I'm working in R, trying to prepare text documents for analysis. Each document is stored in a column (aptly named, "document") of dataframe called "metaDataFrame." The documents are strings containing articles and their BibTex citation info. Data frame looks like this:
[1] filename document doc_number
[2] lithuania2016 Commentary highlights Estonian... 1
[3] lithuania2016 Norwegian police, immigration ... 2
[4] lithuania2016 Portugal to deply over 1,000 m... 3
I want to extract the BibTex information from each document into a new column. The citation information begins with "Credit:" but some articles contain multiple "Credit:" instances, so I need to extract all of the text after the last instance. Unfortunately, the string is only sometimes preceded by a new line.
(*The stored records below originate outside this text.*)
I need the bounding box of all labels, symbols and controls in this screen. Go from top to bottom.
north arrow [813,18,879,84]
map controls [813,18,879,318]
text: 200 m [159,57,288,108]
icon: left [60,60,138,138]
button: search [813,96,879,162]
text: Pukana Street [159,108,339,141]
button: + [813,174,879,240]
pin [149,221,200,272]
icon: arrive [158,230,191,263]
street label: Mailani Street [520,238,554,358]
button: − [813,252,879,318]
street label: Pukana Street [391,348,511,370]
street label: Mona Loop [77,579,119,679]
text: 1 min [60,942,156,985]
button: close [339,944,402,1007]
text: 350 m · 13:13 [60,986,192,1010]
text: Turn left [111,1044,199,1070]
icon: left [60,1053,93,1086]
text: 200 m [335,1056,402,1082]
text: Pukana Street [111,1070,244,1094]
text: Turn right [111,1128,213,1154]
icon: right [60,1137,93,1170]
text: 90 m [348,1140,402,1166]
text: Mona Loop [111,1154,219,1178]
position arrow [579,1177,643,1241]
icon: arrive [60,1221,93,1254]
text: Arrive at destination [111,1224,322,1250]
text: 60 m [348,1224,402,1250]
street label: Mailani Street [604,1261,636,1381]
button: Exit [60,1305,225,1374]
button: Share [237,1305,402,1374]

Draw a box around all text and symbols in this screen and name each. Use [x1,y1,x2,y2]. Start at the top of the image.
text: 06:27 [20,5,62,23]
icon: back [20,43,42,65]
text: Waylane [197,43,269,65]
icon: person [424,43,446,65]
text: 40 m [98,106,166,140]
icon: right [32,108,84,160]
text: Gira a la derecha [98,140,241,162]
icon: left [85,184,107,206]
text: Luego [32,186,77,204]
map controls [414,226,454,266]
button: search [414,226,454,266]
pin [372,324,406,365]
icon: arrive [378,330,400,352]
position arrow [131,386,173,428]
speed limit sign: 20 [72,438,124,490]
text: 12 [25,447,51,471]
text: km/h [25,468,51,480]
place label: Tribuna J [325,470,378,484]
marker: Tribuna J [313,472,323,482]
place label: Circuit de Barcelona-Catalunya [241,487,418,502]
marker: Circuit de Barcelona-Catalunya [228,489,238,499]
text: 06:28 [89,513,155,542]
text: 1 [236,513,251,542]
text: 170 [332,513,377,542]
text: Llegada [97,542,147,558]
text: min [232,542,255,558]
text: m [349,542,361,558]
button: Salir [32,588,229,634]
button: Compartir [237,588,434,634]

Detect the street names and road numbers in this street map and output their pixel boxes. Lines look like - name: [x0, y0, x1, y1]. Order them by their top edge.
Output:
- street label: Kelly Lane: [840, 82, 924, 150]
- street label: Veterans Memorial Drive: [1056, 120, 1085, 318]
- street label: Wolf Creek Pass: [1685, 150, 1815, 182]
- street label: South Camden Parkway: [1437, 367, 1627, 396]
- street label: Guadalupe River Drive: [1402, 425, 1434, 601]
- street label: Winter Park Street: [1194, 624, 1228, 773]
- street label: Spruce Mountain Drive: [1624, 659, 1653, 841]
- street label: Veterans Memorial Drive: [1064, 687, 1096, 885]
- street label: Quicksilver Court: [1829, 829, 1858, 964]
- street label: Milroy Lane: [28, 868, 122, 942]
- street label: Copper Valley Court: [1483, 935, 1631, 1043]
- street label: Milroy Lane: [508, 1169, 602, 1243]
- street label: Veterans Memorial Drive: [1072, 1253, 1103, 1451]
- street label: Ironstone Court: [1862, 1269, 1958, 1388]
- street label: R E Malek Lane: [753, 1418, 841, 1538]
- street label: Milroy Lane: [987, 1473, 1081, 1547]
My solution so far has been to find all of the instances of the string and save the location of the last instance of "Credit:" in each document in a list:
locate.last.credit <- lapply(gregexpr('Credit:', metaDataFrame$document), tail, 1)
This provides a list of integer locations of the last "Credit:" string in each document or a value of "-1" where no instance is found. (Those missing values pose a separate but related problem I think I can tackle after resolving this issue).
I've tried variations of strsplit, substr, stri_match_last, and rm_between...but can't figure out a way to use the character position in lieu of regular expression to extract this part of the string.
How can I use the location of characters to manipulate a string instead of regular expressions? Is there a better approach to this (perhaps with regex)?